▶ [THE TASK]:
Include in the output exactly the lines from the opening of the data through the line containing "Document page, 2134x1600 pixels.", and nothing more.

**** RECORDS FOR THE EXERCISE ****

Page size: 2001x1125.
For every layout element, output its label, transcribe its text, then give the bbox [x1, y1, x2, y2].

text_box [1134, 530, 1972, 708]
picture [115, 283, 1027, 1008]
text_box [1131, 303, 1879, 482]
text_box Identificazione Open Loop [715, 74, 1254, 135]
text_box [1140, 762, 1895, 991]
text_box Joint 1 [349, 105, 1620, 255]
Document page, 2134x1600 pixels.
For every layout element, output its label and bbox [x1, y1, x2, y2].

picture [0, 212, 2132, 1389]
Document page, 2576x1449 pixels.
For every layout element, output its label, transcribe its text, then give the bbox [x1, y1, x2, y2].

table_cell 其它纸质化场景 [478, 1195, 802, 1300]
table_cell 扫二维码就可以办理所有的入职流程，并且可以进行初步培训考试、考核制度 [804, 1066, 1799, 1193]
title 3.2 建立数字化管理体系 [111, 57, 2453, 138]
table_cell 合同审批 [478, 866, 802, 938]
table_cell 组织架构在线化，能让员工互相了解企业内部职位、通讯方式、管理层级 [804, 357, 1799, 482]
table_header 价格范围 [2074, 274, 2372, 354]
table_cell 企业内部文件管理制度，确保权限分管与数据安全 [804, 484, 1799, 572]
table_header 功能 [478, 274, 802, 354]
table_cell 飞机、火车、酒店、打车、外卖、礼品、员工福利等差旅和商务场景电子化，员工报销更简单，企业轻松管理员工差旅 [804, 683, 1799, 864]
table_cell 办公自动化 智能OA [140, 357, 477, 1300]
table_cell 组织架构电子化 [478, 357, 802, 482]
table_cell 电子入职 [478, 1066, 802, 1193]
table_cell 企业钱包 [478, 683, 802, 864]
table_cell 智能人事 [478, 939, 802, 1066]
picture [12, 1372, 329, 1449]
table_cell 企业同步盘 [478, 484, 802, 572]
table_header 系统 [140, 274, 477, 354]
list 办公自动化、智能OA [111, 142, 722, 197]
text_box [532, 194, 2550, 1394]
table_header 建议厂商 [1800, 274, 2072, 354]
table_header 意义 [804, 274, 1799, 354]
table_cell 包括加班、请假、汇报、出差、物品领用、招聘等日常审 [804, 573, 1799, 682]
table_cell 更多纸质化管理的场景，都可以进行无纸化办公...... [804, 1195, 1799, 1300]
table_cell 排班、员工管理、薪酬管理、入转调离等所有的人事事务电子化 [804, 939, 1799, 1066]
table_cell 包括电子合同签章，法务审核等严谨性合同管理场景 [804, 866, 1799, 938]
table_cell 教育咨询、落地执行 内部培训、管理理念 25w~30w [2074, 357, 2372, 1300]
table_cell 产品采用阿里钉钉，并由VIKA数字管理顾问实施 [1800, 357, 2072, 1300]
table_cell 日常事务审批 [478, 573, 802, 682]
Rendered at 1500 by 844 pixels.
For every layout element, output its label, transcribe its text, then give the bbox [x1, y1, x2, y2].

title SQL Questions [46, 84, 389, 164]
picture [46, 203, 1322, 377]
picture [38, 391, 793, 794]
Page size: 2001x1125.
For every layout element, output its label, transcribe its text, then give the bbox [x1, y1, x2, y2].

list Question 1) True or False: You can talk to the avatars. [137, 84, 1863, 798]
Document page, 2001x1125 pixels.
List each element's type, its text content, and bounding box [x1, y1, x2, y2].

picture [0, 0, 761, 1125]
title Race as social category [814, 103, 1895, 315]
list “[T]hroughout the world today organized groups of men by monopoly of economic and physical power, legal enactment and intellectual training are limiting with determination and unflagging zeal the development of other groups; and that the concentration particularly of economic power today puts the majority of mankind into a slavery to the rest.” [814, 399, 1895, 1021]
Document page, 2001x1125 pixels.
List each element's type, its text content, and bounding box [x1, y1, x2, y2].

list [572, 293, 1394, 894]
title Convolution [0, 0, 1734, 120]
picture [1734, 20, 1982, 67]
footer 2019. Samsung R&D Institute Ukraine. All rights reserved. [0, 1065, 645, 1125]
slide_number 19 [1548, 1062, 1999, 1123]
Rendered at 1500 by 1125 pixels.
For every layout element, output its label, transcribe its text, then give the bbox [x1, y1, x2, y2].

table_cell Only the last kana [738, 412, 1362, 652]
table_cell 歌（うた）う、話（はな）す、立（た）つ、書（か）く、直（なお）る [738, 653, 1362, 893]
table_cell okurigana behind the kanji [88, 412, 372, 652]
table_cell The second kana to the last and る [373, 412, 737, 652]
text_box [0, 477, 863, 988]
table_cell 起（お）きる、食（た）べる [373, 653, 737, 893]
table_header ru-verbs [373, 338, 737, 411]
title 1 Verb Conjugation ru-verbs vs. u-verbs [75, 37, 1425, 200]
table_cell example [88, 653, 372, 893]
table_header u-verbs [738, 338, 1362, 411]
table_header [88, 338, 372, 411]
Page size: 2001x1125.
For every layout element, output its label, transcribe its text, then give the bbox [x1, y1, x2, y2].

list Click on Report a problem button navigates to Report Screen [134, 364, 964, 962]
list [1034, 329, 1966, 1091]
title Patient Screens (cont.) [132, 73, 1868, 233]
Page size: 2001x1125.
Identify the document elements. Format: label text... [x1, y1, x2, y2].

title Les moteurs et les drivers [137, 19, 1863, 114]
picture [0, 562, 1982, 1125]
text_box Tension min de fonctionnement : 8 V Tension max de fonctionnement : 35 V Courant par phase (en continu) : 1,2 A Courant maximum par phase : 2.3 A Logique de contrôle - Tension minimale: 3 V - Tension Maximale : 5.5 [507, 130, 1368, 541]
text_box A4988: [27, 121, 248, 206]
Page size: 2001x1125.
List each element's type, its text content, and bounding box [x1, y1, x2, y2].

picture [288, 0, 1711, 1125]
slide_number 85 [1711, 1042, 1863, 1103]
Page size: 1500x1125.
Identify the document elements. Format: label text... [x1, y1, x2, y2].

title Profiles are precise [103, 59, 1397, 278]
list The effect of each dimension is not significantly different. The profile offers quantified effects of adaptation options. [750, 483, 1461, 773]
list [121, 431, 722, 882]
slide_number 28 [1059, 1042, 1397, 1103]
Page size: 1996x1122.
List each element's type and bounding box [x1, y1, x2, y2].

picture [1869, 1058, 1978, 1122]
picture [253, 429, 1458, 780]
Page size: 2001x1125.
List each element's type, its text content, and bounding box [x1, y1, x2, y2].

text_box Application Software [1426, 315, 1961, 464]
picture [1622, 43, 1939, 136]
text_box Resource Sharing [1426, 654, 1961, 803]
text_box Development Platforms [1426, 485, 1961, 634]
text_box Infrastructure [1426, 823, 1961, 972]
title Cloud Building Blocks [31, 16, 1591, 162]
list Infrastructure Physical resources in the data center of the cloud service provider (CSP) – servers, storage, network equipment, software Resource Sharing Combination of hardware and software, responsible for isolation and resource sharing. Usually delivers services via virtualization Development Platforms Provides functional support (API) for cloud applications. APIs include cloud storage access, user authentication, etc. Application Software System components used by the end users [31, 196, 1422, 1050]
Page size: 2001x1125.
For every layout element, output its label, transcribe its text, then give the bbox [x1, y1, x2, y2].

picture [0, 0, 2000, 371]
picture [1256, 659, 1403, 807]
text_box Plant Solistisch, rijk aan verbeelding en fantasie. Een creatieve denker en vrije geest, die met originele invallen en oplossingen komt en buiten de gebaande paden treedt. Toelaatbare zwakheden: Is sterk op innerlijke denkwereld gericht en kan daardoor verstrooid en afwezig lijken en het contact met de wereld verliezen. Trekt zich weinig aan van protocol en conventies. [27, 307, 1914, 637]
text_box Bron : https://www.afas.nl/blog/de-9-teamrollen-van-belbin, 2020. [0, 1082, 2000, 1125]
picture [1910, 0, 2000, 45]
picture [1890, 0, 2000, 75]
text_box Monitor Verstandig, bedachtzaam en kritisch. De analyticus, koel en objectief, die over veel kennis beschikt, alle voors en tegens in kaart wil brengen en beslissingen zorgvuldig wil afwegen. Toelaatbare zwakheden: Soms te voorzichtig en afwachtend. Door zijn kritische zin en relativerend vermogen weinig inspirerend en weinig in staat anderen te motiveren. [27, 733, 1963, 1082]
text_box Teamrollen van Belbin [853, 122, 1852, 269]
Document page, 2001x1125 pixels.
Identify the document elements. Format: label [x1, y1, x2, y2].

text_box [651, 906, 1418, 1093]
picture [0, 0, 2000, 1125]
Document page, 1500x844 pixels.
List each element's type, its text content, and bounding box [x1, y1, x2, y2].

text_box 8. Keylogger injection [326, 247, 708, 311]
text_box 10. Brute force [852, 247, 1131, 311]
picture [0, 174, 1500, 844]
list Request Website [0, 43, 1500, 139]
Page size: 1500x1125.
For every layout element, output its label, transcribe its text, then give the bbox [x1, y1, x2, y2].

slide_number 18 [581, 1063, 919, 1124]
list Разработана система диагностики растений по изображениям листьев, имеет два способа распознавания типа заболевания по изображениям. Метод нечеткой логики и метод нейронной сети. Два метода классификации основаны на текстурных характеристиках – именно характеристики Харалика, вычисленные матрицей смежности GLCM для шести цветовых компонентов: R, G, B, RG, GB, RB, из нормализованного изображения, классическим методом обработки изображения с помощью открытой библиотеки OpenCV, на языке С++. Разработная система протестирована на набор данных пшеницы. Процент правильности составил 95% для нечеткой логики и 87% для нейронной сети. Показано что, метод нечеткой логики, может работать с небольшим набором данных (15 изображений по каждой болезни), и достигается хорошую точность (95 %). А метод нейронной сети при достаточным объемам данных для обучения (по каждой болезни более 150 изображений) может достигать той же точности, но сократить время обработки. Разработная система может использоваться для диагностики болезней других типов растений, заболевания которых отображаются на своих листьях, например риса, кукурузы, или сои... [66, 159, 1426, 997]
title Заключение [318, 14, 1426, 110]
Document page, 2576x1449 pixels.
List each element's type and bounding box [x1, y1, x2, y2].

****

▶ [TASK SOLUTION]:
Page size: 2001x1125.
For every layout element, output its label, transcribe its text, then give the bbox [x1, y1, x2, y2].

text_box [1134, 530, 1972, 708]
picture [115, 283, 1027, 1008]
text_box [1131, 303, 1879, 482]
text_box Identificazione Open Loop [715, 74, 1254, 135]
text_box [1140, 762, 1895, 991]
text_box Joint 1 [349, 105, 1620, 255]
Document page, 2134x1600 pixels.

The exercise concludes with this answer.